* _RECORDS FOR THIS EXERCISE_
---+---
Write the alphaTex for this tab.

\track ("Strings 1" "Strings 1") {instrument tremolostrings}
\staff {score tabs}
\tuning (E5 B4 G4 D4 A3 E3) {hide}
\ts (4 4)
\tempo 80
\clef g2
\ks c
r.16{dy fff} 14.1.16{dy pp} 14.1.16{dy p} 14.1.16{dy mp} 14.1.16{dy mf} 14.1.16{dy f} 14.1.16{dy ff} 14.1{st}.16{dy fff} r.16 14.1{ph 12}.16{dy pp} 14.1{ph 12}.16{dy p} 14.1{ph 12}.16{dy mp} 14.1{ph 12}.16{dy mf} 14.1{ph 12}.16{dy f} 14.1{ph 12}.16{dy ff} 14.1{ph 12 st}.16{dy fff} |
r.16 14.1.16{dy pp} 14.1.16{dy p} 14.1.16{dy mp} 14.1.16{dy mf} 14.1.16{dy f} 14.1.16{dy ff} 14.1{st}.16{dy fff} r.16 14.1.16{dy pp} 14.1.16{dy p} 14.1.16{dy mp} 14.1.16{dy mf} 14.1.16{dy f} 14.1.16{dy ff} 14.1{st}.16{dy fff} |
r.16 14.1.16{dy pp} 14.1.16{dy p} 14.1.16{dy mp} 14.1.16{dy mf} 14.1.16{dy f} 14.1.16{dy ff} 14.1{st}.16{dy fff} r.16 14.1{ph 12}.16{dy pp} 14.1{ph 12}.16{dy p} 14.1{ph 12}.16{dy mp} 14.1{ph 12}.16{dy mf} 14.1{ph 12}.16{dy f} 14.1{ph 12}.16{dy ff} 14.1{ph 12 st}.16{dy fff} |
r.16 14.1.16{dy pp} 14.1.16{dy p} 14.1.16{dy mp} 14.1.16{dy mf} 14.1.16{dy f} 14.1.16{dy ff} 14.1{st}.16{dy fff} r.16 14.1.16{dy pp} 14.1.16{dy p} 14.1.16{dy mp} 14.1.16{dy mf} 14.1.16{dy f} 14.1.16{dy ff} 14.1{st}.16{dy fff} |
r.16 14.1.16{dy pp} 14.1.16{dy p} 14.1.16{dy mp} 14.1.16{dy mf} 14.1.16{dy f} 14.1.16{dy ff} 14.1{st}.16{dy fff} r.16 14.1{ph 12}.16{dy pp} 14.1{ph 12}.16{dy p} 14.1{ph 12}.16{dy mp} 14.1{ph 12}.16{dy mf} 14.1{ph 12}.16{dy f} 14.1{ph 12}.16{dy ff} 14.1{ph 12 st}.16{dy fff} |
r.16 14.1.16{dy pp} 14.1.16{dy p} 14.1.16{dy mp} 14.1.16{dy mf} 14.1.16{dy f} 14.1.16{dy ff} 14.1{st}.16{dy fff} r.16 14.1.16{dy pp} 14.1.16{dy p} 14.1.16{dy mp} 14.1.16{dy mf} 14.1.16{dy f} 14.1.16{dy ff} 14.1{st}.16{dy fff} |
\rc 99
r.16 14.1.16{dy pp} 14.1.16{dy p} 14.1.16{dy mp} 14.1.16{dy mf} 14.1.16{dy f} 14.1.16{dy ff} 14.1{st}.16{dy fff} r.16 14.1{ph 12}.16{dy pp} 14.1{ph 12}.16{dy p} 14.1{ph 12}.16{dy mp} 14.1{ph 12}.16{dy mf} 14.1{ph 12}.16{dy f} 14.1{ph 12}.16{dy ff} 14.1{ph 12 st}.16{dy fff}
---+---
* _WHAT YOU SHOULD DO_
Gather every line from the items that contains the word "track", and copy each one. Case counts.

* _TASK RESPONSE_
\track ("Strings 1" "Strings 1") {instrument tremolostrings}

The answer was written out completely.